Certaines des récentes publications de l’Insee, le livre de Thomas Piketti « Le capital au XXIe siècle », montrent que la société française pâtit d’un fort développement des inégalités. Mais l’examen plus fouillé de certaines statistiques permet de cerner plus précisément la nature de ces inégalités et de remettre certaines choses à leur place.
Il apparaît ainsi qu’en une vingtaine d’années l’écart de rémunération salariale entre les chefs d’entreprise et leurs salariés s’est sensiblement accru. Si en 1990, le salaire net annuel des salariés à temps complet travaillant dans le secteur privé et les entreprises publiques, hors agriculture, représentait en moyenne 41 % de celui de leurs dirigeants, en 2010, il ne correspondait plus qu’à 38 % de celui-ci. En 1990, le salaire d’un ouvrier équivalait à 31,2 % de celui de son patron, celui d’un employé à 31,5 %, 20 ans plus tard ils n’en valaient plus respectivement que 28,9 et 28,2 %. Les « pigeons » ne sont pas ceux que l’on dit !
Encore ne s’agit-il que de données globales mélangeant la rémunération du patron de PME et les 3,8 millions d’euros annuels perçus en moyenne en 2010 par les patrons du CAC 40. Les écarts seraient probablement encore plus saisissants si l’on prenait en compte l’ensemble des revenus des uns et des autres, sachant que bien des dirigeants d’entreprise disposent en outre d’importants revenus financiers.

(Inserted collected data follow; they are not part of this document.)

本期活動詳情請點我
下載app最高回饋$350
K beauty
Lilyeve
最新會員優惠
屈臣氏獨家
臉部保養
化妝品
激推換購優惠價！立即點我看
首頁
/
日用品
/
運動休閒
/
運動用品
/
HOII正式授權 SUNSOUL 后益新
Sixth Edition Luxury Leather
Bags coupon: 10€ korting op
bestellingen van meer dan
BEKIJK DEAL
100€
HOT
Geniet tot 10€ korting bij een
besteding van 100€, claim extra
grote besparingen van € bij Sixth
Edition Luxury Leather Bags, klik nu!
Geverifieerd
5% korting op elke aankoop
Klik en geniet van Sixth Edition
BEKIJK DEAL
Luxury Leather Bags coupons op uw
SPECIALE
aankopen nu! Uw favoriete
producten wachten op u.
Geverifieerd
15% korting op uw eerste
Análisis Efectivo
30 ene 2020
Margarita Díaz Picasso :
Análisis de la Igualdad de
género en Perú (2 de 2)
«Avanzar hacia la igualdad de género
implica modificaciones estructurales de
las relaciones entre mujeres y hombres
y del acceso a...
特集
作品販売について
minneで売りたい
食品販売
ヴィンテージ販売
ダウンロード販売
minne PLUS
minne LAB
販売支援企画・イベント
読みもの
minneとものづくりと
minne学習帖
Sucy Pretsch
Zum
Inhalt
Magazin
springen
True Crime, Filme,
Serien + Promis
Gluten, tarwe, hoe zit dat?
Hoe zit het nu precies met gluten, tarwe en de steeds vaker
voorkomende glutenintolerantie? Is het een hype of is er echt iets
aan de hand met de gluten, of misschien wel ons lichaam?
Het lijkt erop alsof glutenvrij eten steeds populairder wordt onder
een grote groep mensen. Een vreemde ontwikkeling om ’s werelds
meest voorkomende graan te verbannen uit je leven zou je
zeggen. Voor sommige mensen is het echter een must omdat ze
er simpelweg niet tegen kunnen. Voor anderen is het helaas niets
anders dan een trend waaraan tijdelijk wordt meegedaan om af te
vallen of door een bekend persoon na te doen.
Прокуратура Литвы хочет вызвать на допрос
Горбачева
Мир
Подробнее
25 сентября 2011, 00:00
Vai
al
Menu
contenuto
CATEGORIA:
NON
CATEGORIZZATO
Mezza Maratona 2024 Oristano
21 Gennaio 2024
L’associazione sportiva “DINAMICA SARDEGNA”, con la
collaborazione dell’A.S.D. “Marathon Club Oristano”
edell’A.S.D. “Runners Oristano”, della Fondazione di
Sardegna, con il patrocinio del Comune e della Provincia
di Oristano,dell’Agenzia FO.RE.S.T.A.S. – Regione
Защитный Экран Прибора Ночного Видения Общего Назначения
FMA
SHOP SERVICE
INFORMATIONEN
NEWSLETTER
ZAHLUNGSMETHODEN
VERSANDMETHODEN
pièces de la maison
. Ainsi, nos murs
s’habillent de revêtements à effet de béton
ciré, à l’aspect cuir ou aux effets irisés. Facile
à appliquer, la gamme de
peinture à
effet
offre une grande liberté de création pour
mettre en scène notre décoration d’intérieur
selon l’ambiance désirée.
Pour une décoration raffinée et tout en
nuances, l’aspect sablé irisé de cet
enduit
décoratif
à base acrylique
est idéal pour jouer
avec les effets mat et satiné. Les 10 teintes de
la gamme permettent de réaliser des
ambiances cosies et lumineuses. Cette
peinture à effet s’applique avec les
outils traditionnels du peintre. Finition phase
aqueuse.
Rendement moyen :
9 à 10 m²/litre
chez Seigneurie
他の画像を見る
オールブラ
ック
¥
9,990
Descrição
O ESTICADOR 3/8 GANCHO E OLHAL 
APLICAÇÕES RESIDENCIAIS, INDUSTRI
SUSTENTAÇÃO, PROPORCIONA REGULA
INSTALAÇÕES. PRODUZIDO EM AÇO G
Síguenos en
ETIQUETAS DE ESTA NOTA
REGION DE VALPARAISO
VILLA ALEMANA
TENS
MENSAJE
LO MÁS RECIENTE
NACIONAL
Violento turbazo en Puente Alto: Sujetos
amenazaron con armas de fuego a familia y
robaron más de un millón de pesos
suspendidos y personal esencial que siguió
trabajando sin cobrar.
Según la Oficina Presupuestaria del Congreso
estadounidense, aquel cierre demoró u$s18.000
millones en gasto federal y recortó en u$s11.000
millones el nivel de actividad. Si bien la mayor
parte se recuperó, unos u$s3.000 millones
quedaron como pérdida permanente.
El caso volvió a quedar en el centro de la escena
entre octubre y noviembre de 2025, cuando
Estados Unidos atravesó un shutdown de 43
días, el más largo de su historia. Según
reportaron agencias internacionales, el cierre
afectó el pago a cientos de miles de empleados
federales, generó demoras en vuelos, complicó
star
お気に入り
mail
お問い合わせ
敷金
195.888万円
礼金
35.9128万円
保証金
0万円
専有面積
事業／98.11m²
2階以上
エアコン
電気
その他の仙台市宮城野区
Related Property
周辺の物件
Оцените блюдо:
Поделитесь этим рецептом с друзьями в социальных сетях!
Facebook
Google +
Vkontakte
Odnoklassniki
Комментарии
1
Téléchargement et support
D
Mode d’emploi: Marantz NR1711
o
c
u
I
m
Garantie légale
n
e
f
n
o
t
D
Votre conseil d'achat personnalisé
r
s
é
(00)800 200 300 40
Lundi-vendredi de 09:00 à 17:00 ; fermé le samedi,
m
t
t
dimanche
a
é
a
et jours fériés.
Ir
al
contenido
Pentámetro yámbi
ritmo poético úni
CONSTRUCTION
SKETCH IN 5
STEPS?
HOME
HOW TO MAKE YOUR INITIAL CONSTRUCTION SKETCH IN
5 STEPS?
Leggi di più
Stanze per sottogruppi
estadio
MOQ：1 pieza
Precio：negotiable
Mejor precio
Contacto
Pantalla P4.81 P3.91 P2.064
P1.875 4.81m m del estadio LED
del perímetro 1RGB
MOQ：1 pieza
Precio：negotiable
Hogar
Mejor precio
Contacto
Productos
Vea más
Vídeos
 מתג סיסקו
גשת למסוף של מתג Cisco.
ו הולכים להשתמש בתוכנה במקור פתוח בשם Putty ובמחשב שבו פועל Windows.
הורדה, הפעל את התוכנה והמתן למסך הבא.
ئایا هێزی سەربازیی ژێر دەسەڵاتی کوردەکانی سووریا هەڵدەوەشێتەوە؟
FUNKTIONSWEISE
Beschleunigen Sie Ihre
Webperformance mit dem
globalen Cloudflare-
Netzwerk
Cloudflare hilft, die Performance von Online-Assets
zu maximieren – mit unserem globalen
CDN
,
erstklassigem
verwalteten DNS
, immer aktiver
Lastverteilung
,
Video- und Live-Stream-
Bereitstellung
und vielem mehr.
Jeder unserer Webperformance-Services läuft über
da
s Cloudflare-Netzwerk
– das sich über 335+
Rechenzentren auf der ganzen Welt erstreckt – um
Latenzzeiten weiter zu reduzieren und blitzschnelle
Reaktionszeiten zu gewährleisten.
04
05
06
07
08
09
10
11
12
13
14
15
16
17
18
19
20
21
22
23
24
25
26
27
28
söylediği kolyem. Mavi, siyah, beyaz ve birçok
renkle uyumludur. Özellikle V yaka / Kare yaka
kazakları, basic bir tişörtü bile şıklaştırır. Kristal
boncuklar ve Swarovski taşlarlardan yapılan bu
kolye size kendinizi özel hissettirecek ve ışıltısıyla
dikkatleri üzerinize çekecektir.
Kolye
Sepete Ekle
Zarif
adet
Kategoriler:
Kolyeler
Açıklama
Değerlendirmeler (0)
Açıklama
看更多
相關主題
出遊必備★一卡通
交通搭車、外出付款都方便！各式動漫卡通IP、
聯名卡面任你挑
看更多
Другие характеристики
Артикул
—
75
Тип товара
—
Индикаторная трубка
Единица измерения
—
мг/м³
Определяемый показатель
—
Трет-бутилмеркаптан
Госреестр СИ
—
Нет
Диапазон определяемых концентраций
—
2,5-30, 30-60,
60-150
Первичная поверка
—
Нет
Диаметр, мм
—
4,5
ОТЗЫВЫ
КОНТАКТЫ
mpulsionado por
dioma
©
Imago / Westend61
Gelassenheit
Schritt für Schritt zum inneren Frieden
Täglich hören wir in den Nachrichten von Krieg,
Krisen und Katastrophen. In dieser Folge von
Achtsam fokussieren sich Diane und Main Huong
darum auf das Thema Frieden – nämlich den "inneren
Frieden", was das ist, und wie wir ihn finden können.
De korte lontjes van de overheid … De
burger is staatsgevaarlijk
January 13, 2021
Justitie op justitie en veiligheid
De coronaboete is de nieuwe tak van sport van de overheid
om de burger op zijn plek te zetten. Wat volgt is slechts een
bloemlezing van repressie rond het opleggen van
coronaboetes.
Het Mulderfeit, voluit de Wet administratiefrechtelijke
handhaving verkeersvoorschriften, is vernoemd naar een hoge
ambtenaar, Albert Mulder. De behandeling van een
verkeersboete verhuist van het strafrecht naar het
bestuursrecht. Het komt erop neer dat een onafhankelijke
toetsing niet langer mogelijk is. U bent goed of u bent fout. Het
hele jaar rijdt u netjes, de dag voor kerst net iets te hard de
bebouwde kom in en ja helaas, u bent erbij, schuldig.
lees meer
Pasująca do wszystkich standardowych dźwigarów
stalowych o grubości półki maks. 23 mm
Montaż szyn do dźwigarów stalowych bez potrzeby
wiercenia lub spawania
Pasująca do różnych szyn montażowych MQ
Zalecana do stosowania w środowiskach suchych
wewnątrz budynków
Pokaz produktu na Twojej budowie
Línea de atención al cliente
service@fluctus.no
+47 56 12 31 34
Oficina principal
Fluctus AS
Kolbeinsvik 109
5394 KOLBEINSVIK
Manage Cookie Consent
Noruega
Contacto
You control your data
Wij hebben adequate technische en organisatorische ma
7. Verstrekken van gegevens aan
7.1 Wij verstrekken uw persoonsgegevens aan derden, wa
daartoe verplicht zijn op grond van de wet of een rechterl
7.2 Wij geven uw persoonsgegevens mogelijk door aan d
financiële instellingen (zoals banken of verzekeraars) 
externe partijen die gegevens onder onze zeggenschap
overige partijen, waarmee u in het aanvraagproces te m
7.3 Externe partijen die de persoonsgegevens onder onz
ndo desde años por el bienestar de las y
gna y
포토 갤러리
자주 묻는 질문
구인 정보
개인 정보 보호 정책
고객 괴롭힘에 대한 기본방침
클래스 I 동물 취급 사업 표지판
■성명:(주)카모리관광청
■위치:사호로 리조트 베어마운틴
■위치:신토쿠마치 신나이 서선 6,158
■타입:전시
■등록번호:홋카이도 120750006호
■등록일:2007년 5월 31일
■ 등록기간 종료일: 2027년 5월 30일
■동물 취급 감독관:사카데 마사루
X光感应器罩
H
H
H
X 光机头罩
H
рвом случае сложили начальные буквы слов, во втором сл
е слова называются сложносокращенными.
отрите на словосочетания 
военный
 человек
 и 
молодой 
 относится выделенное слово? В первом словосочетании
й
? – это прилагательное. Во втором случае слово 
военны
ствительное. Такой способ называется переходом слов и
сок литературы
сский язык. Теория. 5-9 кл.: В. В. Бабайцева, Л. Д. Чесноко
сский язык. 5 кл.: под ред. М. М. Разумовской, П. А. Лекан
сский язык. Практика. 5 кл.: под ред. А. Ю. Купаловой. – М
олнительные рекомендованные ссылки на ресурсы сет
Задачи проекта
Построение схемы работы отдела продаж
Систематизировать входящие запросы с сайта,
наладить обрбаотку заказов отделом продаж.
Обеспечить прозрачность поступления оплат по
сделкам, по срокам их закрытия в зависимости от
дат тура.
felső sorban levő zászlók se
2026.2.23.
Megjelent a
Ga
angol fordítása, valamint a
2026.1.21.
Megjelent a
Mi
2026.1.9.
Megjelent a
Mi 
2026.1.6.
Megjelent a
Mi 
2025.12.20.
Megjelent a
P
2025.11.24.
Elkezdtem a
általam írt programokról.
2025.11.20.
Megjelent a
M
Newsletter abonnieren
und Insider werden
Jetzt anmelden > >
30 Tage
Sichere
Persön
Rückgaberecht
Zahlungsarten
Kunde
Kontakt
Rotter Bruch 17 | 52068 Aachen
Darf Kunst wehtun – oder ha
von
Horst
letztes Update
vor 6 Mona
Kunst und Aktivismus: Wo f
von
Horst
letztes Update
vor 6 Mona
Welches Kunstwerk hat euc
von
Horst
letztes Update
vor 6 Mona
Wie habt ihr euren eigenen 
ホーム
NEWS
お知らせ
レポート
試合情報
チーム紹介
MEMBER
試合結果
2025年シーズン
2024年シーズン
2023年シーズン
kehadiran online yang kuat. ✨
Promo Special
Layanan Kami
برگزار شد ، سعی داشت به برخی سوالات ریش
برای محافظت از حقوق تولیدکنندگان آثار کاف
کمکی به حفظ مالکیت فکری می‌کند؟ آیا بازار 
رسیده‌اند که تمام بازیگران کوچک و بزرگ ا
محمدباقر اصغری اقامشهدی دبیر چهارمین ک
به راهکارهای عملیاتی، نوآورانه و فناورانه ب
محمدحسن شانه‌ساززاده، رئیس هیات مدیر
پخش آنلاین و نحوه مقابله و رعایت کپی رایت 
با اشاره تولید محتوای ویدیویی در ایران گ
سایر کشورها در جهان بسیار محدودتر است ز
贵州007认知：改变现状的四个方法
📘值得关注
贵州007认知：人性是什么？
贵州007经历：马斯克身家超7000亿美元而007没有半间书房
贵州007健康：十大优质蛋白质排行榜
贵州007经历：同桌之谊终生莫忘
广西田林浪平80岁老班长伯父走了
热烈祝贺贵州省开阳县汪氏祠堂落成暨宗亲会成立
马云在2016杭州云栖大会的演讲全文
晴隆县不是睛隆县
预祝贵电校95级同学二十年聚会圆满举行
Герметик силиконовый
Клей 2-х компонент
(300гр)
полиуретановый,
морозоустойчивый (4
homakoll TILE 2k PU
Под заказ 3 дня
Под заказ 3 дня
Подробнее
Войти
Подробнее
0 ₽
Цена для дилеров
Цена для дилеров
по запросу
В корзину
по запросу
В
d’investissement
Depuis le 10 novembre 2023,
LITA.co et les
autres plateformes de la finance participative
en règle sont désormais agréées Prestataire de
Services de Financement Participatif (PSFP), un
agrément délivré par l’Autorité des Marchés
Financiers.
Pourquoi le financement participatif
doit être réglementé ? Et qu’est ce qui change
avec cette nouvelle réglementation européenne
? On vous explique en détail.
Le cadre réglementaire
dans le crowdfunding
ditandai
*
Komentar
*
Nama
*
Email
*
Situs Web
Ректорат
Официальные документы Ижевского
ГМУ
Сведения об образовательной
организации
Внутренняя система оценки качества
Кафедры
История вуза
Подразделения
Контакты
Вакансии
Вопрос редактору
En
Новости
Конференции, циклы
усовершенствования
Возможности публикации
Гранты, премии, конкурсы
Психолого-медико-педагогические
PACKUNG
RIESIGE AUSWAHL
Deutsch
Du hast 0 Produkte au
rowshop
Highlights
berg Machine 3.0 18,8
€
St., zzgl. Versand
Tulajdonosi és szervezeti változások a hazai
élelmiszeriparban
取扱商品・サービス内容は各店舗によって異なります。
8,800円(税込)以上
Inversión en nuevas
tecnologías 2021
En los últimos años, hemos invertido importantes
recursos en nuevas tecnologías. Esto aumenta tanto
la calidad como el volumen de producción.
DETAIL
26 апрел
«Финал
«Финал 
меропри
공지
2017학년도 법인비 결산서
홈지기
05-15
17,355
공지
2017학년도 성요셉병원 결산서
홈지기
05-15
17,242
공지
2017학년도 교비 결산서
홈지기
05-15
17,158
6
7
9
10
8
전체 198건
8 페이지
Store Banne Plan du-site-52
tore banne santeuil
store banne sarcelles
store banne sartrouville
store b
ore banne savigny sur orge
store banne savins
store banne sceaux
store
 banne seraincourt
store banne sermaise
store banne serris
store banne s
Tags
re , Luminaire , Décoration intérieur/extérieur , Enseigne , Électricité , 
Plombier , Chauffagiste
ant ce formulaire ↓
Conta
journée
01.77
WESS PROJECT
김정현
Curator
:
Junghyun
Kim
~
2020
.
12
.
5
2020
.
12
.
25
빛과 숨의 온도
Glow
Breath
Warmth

Il serait vain cependant de s’en tenir à ces inégalités. D’abord parce qu’on ne peut pas les isoler. Le plus souvent, celles concernant les revenus et les patrimoines se cumulent avec des inégalités culturelles, de sexe et de pouvoir. Un chef d’entreprise n’est pas seulement quelqu’un qui gagne beaucoup plus que ses salariés, c’est aussi celui qui décide pour eux et qui parfois n’hésite pas à les mettre à la porte. Ces inégalités font système et ce système est en crise, il est même au cœur de la crise.
C’est là la deuxième raison. Dans nos sociétés capitalistes, la délégation du pouvoir de gestion des entreprises opérée en faveur de l’oligarchie a été sérieusement mise à mal par la crise de 2008. Aussi, les campagnes orchestrées sur le prétendu excès de dépenses publiques ou du coût du travail n’ont pas que des visées économiques et sociales. Elles ont aussi une dimension politique et anthroponomique. Il s’agit de détourner l’attention des véritables responsables de la crise et de parer à toute remise en cause radicale des privilèges de gestion économiques, sociaux et politiques d’une caste. C’est dire que la bataille engagée par le PCF et le Front de gauche sur le coût du capital peut être très politique.